With the help of my phenomenal academic adviser, Becky Harlow Sass, and the acting chair of the music department, Sebastian Huydts, I was able to alter my degree requirements to make the best of my education. Collaborating with the faculty has taught me a tremendous amount as well. If you work extremely hard and make an effort to connect with your faculty outside of class, they will find work opportunities for you where they can. The Columbia faculty never ceased to amaze me with how eager they were to go the extra mile for an ambitious student. I would communicate with many of my closest professors by cell phone, asking miscellaneous questions here and there, and they would always respond. I was fortunate enough to share the stage and even record trumpet for Columbia faculty, as well as have the faculty record their instruments on my own projects.
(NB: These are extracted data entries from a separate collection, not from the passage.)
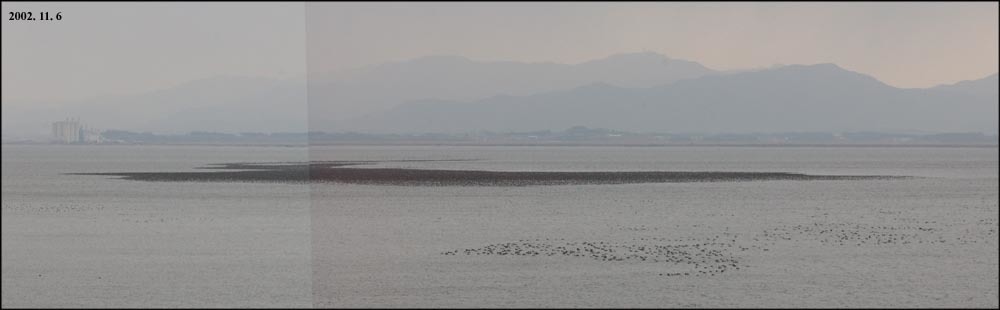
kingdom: Animalia
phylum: Chordata
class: Aves
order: Anseriformes
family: Anatidae
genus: Sibirionetta
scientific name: Sibirionetta formosa
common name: Baikal teal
Columbia students have an excellent opportunity to develop personal connections with their experienced faculty members and creative students, something that would be much harder in a large institution where the classrooms are small auditoriums.
What are your plans for after graduation?
I am joining fellow Columbia Alumni out in Los Angeles this summer. Although plans might be delayed due to COVID-19, I am very excited to start working with the enormous network of filmmakers and musicians in L.A. I do not expect to be working full-time in the industry immediately, I will keep searching for opportunities and making connections until I find myself working triple overtime.
Do you have any advice for current students?
Try to put yourself out there as much as possible. Columbia offers chances to try out different networking strategies and collaborations in a safe environment. Throw something at the wall and see if it sticks, and, if it doesn’t, try something else! As I said earlier, say yes to everything you can. If you are not entirely sure how to complete the task you agreed to, now is the time to find out. If you are struggling to figure it out on your own, there is absolutely no shame in asking a friend or faculty member for help. In fact, work on as many teams as you can. Working with others will teach you a lot about yourself, and you will develop new skills and perspectives. Take advantage of all on-campus jobs and services. The school offers amazing services and clubs, some of which are more obscure than others, which are one-hundred percent free and always available.
Most importantly: keep your head above water at all times. Take care of yourself, mentally and physically, as much as you possibly can. It is too easy to overlook your body's mental and physical needs when you are facing mountains of work, but the quality and efficiency of your work will be [markedly] better if you are healthy. Lastly, enjoy your time in school with an open mind. Everyone has that one Gen Ed (General Education) class that they absolutely dread going to, but, at the end of the day, it takes more effort to actively dislike the class than to enjoy it, so you might as well enjoy it while you can!